From the Editor
Forty years ago this November, the UN Security Council adopted Resolution 242, aimed at resolving the Arab-Israeli conflict—most immediately, the consequences of the June 1967 war, during which Israel seized territories from Egypt, Syria, and Jordan. Though it did not address the older and more complex conflict between Israel and the Palestinian people, the resolution has since become the benchmark for solving not only the interstate but also the core Israeli-Palestinian conflict.
Clearly, 242 was more satisfactory in addressing the interstate conflict. Its explicit call for the “withdrawal of Israel armed forces from territories occupied in the recent conflict” and its emphasis on the “inadmissibility of the acquisition of territory by war” were the basis for Israel’s withdrawal from the Sinai Peninsula under the 1979 Israeli-Egyptian peace treaty. Resolution 242 was also the basis of the 1994 Israeli-Jordanian peace agreement, although because Jordan had already renounced its claims to the West Bank the territorial issue was left aside. (Similarly, the Gaza Strip, administered but never claimed by Egypt, was left out of the Egyptian-Israeli talks.) The resolution’s call for the “termination of all claims” and for respecting the right of all states of the region “to live in peace within secure and recognized boundaries” is similarly unproblematic in interstate negotiations.
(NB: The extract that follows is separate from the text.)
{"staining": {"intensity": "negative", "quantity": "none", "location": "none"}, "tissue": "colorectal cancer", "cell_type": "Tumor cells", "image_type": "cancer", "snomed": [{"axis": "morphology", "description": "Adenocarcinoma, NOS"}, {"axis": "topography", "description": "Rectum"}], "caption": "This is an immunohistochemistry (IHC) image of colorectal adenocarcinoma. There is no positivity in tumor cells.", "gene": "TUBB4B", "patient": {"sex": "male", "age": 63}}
Whenever Israel, Syria, and Lebanon are ready to reach agreements, their talks will undoubtedly be guided by these same principles.
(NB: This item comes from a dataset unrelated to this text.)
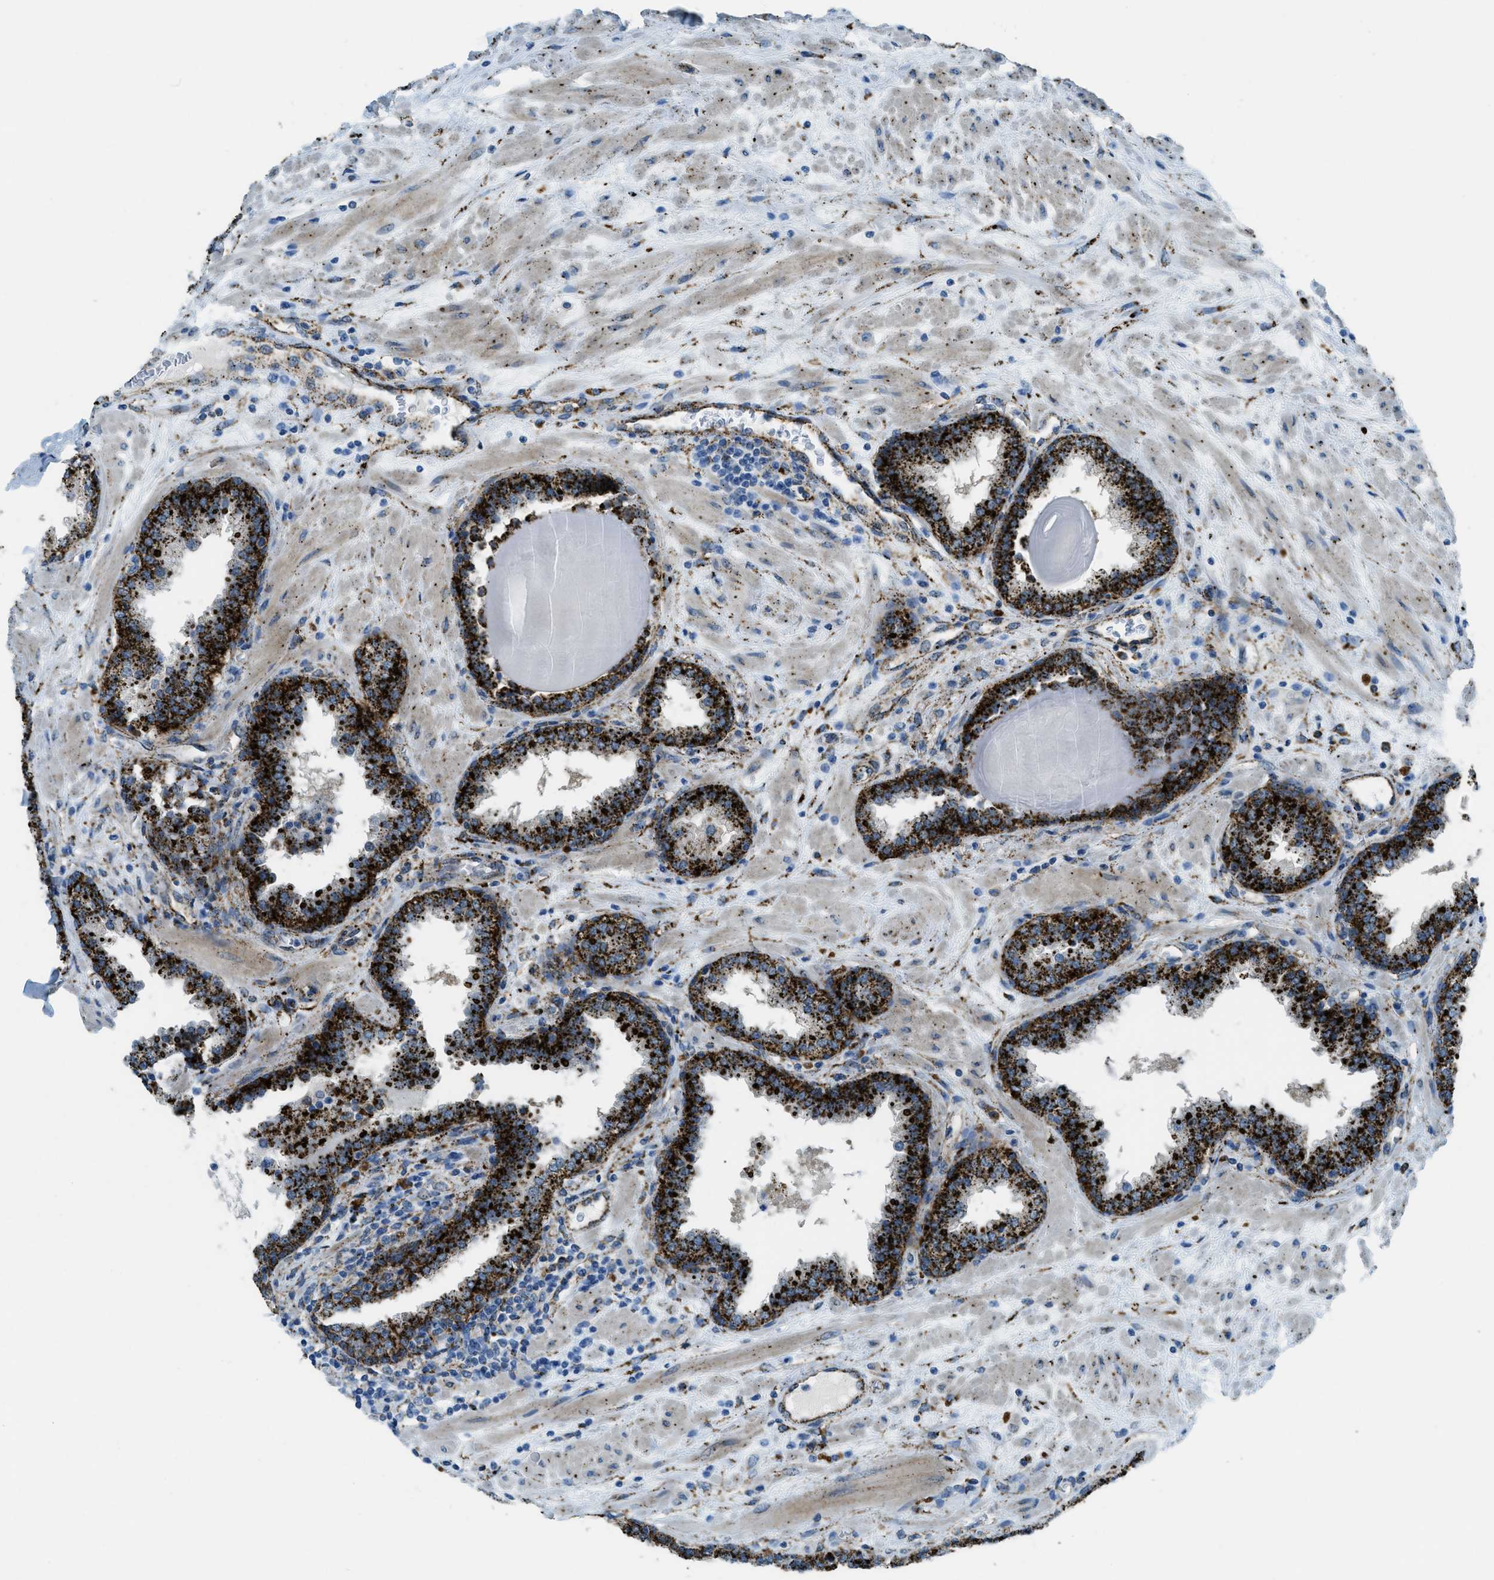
{"staining": {"intensity": "strong", "quantity": ">75%", "location": "cytoplasmic/membranous"}, "tissue": "prostate", "cell_type": "Glandular cells", "image_type": "normal", "snomed": [{"axis": "morphology", "description": "Normal tissue, NOS"}, {"axis": "topography", "description": "Prostate"}], "caption": "Prostate stained with DAB IHC shows high levels of strong cytoplasmic/membranous positivity in approximately >75% of glandular cells.", "gene": "SCARB2", "patient": {"sex": "male", "age": 51}}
Given the interstate focus of 242, it is perhaps not surprising that it has thus far been unsuccessful in dealing with the core Israeli-Palestinian issue and the tangled consequences of the 1948 war. (Indeed, there is no explicit mention in 242 of the Palestinian people or their rights aside from the call for “a just settlement of the “refugee problem.”) At the time 242 was drafted, Palestinian statehood was entirely off the international agenda despite the fact that UN General Assembly (UNGA) Resolution 181 of 29 November 1947 had called for an Arab state alongside a Jewish state in Palestine. The 1947 UNGA resolution was the legal basis of the claim for an Israeli state (andwas so specified in Israel’s Declaration of Independence of 14 May 1948), just as it is today the legal basis of the Palestinian claim for a state (and was so specified in the Palestinian Declaration of Independence of 15 November 1988). Resolution 242 mentions neither UNGA Resolution 181 nor UNGA Resolution 194 of December 1948, which specifies that “refugees wishing to return to their homes and live at peace with their neighbors should be permitted to do so at the earliest practicable date and that compensation should be paid for the property of those choosing not to return and for loss of or damage to property.” This was, and is, the internationally recognized basis for resolving the problems caused by the expulsion of over half of the Palestinian people from their homes in what became Israel in 1948. By ignoring these two UNGA resolutions, 242 thus leaves in limbo the central issues crucial not only to the Palestinians but to a just and lasting solution to the entire conflict.
Whatever its omissions, flaws, and ambiguities, 242 is a seminal document. JPS decided to mark the fortieth anniversary of the resolution’s passage with five papers offering legal interpretations of its various aspects. Michael Lynk details the drafting process of the resolution, read through the lens of international law. Omar Dajani assesses the effectiveness (or lack thereof) of the procedural mechanisms and substantive recommendations spelled out in the resolution. Richard Falk examines the evolution of the peace vision under 242 and the consequences, both negative and positive, of the resolution’s quasi-canonical status. John Quigley focuses on the refugee clause of the resolution. Finally, Jamil Dakwar discusses new proposals for an Israeli-Palestinian settlement that involve Palestinian citizens of Israel (who are not covered in 242), notably land-population swaps. The five papers are the basis of presentations at an IPS panel organized by JPS Editorial Committee member George Bisharat at the November 2007 annual conference of the Middle East Studies Association (MESA) in Montreal.
Also in commemoration of the fortieth anniversary of the June 1967 war, JPS is publishing in this issue a special file of documents mainly relating to the capture of East Jerusalem. These include firsthand accounts by the Jordanian-appointed governor of Jerusalem of the surrender of the city, and by the West Bank’s highest religious official (who became the first Palestinian deported by Israel) of what could be called his prolonged “showdown” with the occupation authorities. Also included is a memorandum by the mayor of Jerusalem detailing Israeli measures with regard to East Jerusalem and the holy places.
This issue contains a report on the July 2007 conference of Christians United for Israel, a major new vehicle for Christian Zionist support for the hardest-line Israeli positions. Also of note are two documents: the damning and eloquent End of Mission Report of Alvaro de Soto, former UN special coordinator for the Middle East peace process, and the latest United Nations Conference on Trade and Development (UNCTAD) overview of the declining economy of the occupied Palestinian territories. Both make grim reading, and both reveal underlying negative dynamics of the situation of Palestine, which continue to evolve despite ephemeral political developments.